What the task requires.
Search the listing below for the word "lines" and return each line that contains it.

::: Material provided :::

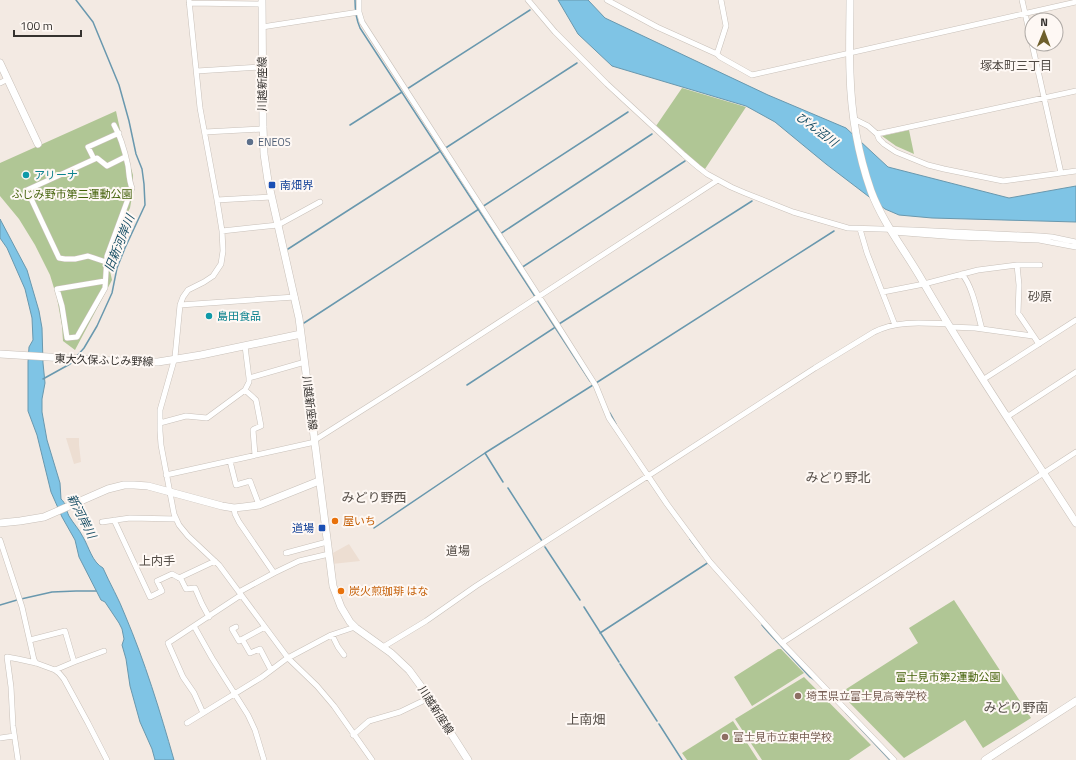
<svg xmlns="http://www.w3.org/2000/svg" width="1076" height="760" font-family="'Titillium Web','Noto Sans JP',sans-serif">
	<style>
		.built { fill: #edded2 }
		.green { fill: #b0c695 }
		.water { fill: #7fc4e5; stroke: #6998ae }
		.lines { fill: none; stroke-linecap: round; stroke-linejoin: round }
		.stream { stroke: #6998ae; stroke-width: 1.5 }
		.minor-casing { stroke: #c8c0b9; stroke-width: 6 }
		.tertiary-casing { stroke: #c8c0b9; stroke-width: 8 }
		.secondary-casing { stroke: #c8c0b9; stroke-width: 8 }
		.minor { stroke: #fff; stroke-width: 5 }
		.tertiary { stroke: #fff; stroke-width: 7 }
		.secondary { stroke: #fff; stroke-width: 7 }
		.service-dot { fill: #5c6f8a; stroke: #fef8f4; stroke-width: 1.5 }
		.culture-dot { fill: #0f9aa8; stroke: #fef8f4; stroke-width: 1.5 }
		.transit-dot { fill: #1a4fb4; stroke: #fef8f4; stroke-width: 1.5 }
		.food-dot { fill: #e8710a; stroke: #fef8f4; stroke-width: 1.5 }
		.education-dot { fill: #8d6e63; stroke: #fef8f4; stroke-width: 1.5 }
		.labels { text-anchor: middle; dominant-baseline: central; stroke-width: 4; stroke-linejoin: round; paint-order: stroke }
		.street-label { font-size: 11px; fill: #35322f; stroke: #fef8f4 }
		.service-label { font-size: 11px; fill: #4e5e75; stroke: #fef8f4; text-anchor: start }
		.culture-label { font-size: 11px; fill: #0d838f; stroke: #fef8f4; text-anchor: start }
		.transit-label { font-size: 11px; fill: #164399; stroke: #fef8f4; text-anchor: start }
		.park-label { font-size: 11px; fill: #44620a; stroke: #fef8f4 }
		.food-label { font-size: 11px; fill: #c56008; stroke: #fef8f4; text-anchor: start }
		.education-label { font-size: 11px; fill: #785e54; stroke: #fef8f4; text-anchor: start }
		.neighbourhood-label { font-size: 12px; fill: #524b45; stroke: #fef8f4 }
		.water-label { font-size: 12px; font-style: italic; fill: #174e65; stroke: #fef8f4 }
		.quarter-label { font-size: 13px; fill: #524b45; stroke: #fef8f4 }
	</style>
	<rect width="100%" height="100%" fill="#f3eae3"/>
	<!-- built -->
	<path class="built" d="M66 438H79V445L81 462 74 464Z
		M349 544 360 561 332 564 331 554Z"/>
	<!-- green -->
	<path class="green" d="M682 88 746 107 705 169 700 166 656 126Z
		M116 111 121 134 133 175V191L130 208 123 222 108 262 112 280 75 350 63 341 62 326 57 298 50 275 35 245 19 219 0 196V163Z
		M909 130 914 154 896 146 882 136Z
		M954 600 1031 718 983 748 965 720 904 758 840 693 918 643 909 628Z
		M778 649H781L804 673 752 706 734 677Z
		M804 677 871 745 849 760H762L735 719Z
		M733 721 758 760H687L682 753Z"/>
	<!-- water -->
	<path class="water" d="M558 0H588L605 18 768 95 846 128 888 167 1009 198 1076 186V222L932 218 899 215 885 209 826 164 775 122 746 106 612 66 578 34Z
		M0 219 27 270 39 311 42 328 43 363 45 383 42 399V412L47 440 60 483 61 499C66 503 66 510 69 516 73 523 79 529 83 537 89 547 92 562 103 568 110 584 119 599 125 615 145 662 160 711 174 760H155L152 749 140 722 130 686 126 659 122 645 124 639 122 629 119 623 105 602 101 600 79 557 75 540 62 517 51 492 37 435 28 411V362L29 347 33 340 32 318 25 289 7 248 0 238Z"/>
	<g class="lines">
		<!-- stream -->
		<path class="stream" d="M76 0 93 22 119 85 129 121 136 154 142 169 144 184 145 205 125 248 117 268 112 293 97 326 84 348 77 356
			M355 0C355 10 356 19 360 28L590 381
			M407 89 530 10
			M350 125 402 92
			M444 149 577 63
			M482 207 628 112
			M500 234 652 134
			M288 249 439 152
			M521 268 685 161
			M304 323 479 209
			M559 324 752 201
			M43 379 70 364 72 362
			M596 383 834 231
			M467 385 554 328
			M610 413 616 424
			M485 453 503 482
			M508 488 542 541
			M374 528 485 453 593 385
			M690 539 700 552
			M545 547 580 600
			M21 599 52 592 76 591H96
			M0 605 17 600
			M584 607 619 662
			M762 625 769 633 810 677 816 681
			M600 633 709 562
			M620 664 657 721
			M846 713 890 760
			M659 724 682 760"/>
		<!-- minor casing -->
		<g class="minor-casing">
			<path id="minor" d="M189 0 200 108 217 200 222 231 223 251 221 264 213 276 204 282 188 290 183 297 180 305 175 357 160 410V431L161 445 174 514 179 525 188 536 219 565 288 658 317 686 334 706 372 760
				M359 0V12L362 22 558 326 596 386 609 418 667 504 710 562 782 643 894 760
				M528 0 555 32 607 84 684 155 698 167 707 174 731 187 745 193 793 212 848 228 913 230 1040 236 1052 237 1076 242
				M607 0 657 27 717 54 720 57 752 75 1076 2
				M1022 0 1032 44
				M189 3 262 4
				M262 27 359 12
				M1032 44 1061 173
				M717 54 726 26 721 0
				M197 71 262 67
				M0 83 8 79
				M854 119 868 126 877 134 879 139 884 144 896 152 928 165 944 169 1003 181 1076 171
				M205 132 263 129
				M877 134 1076 91
				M94 159 88 147 119 133
				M217 200 271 197
				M860 229 867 253 895 325
				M222 231 278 225 320 202
				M893 232 957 237 1039 240 1076 247
				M106 262 88 256 75 259H65L59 258 27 190 97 158 107 166 125 157
				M1017 265 1019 285 1018 313 1039 344
				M962 274C973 287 977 312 982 329
				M105 281 57 289 62 306 67 338 77 337 105 288 107 256 132 188C129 181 129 174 128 166 125 152 121 137 114 125
				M883 292 924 284 978 270 1017 265H1040
				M180 305 295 297
				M950 327 975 328 1033 336
				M249 378 305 362
				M984 379 1076 320
				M245 390 256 400 261 426 254 429 253 430 255 455
				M1006 415H1010L1076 372
				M160 423 186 416 207 418 245 390 249 382V378L245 346
				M315 440 421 373 718 180
				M230 461 236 485 250 481 259 505
				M166 475 315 442
				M234 508 235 514 239 522 274 573
				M114 520 150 597 162 591 157 581 172 574 181 579 186 589 195 588 202 604 209 617
				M102 522 130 518 176 519
				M0 540 22 607 34 660 36 663
				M286 553 327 542
				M179 578 215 561
				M239 592 274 573 299 561 329 554
				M194 626 212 658 248 715 255 730 264 760
				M236 627 232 629 239 641 265 627
				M332 635 338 647 344 655
				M242 639 250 653 260 649 271 670
				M30 640 65 631 74 662
				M782 643 1076 452
				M383 647 426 621 476 586 648 476 815 368 874 332C897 320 924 323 948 324
				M55 670 74 662 104 651
				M203 713 194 693 183 677 168 643 241 595
				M187 723 262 677 286 659 331 635 355 627
				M353 735 369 721 400 712 429 698
				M0 738 14 736
				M18 760 13 726 11 687 7 657 18 659 36 663 55 670 59 673 64 679 88 723 107 760"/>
		</g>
		<!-- tertiary casing -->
		<g class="tertiary-casing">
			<path id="tertiary" d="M850 0C850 24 849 48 850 73 851 112 858 154 871 191 882 221 903 248 919 275 968 360 1023 441 1076 523
				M0 63 38 144
				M0 523 20 521 44 517 108 489 124 485H134L148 486 222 506 234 508 243 507 259 505 319 481
				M985 760 1076 701"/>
		</g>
		<!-- secondary casing -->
		<g class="secondary-casing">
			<path id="secondary" d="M262 0 263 127 264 154 268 181 299 318 333 586 341 607 350 622 356 628 391 653 409 670 420 685 468 760
				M0 354 130 362H158L201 355 301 334"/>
		</g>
		<!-- minor -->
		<use href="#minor" class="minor"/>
		<!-- tertiary -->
		<use href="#tertiary" class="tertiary"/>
		<!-- secondary -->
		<use href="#secondary" class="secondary"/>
	</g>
	<!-- markers -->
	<circle class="service-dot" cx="250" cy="142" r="4"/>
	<g class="culture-dot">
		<circle cx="26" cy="175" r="4"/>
		<circle cx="209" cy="316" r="4"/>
	</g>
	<g class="transit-dot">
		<rect x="268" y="181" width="8" height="8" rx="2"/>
		<rect x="318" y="524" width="8" height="8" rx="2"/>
	</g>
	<g class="food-dot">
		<circle cx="335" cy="521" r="4"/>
		<circle cx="341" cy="591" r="4"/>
	</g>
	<g class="education-dot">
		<circle cx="798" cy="696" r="4"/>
		<circle cx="725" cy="737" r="4"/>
	</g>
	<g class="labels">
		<!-- street labels -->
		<g class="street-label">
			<text transform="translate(262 84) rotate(-90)">川越新座線</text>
			<text transform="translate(104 360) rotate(2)">東大久保ふじみ野線</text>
			<text transform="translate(310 403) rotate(83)">川越新座線</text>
			<text transform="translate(436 710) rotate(57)">川越新座線</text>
		</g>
		<!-- service labels -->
		<g class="service-label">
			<text x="258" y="142">ENEOS</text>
		</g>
		<!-- culture labels -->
		<g class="culture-label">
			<text x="34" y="175">アリーナ</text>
			<text x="217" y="316">島田食品</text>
		</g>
		<!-- transit labels -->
		<g class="transit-label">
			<text x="280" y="185">南畑界</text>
			<text x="314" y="528" text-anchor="end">道場</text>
		</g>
		<!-- park labels -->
		<g class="park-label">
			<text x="72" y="194">ふじみ野市第二運動公園</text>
			<text x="948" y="677">富士見市第2運動公園</text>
		</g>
		<!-- food labels -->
		<g class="food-label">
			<text x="343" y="521">屋いち</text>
			<text x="349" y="591">炭火煎珈琲 はな</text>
		</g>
		<!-- education labels -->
		<g class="education-label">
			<text x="806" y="696">埼玉県立富士見高等学校</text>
			<text x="733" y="737">富士見市立東中学校</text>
		</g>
		<!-- neighbourhood labels -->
		<g class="neighbourhood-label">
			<text x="1016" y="65">塚本町三丁目</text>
			<text x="1040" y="296">砂原</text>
			<text x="458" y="550">道場</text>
			<text x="157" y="560">上内手</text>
		</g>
		<!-- water labels -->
		<g class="water-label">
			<text transform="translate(817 129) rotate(37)">びん沼川</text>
			<text transform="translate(119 243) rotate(-68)">旧新河岸川</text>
			<text transform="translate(82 516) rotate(63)">新河岸川</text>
		</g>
		<!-- quarter labels -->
		<g class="quarter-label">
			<text x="838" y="477">みどり野北</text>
			<text x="374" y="497">みどり野西</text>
			<text x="1016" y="707">みどり野南</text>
			<text x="586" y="719">上南畑</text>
		</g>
	</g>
	<!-- north arrow -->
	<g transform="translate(1044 32) rotate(1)"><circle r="19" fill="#fef8f4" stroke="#aea9a5"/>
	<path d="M0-3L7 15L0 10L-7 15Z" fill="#6e5f2c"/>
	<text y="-6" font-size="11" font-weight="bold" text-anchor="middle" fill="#35322f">N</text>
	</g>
	<!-- scale -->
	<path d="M14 30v6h67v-6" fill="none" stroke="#35322f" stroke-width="2"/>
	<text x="20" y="30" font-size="12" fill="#35322f" stroke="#fef8f4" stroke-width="3" paint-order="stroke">100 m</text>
</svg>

:::

Answer for the task.
		.lines { fill: none; stroke-linecap: round; stroke-linejoin: round }
	<g class="lines">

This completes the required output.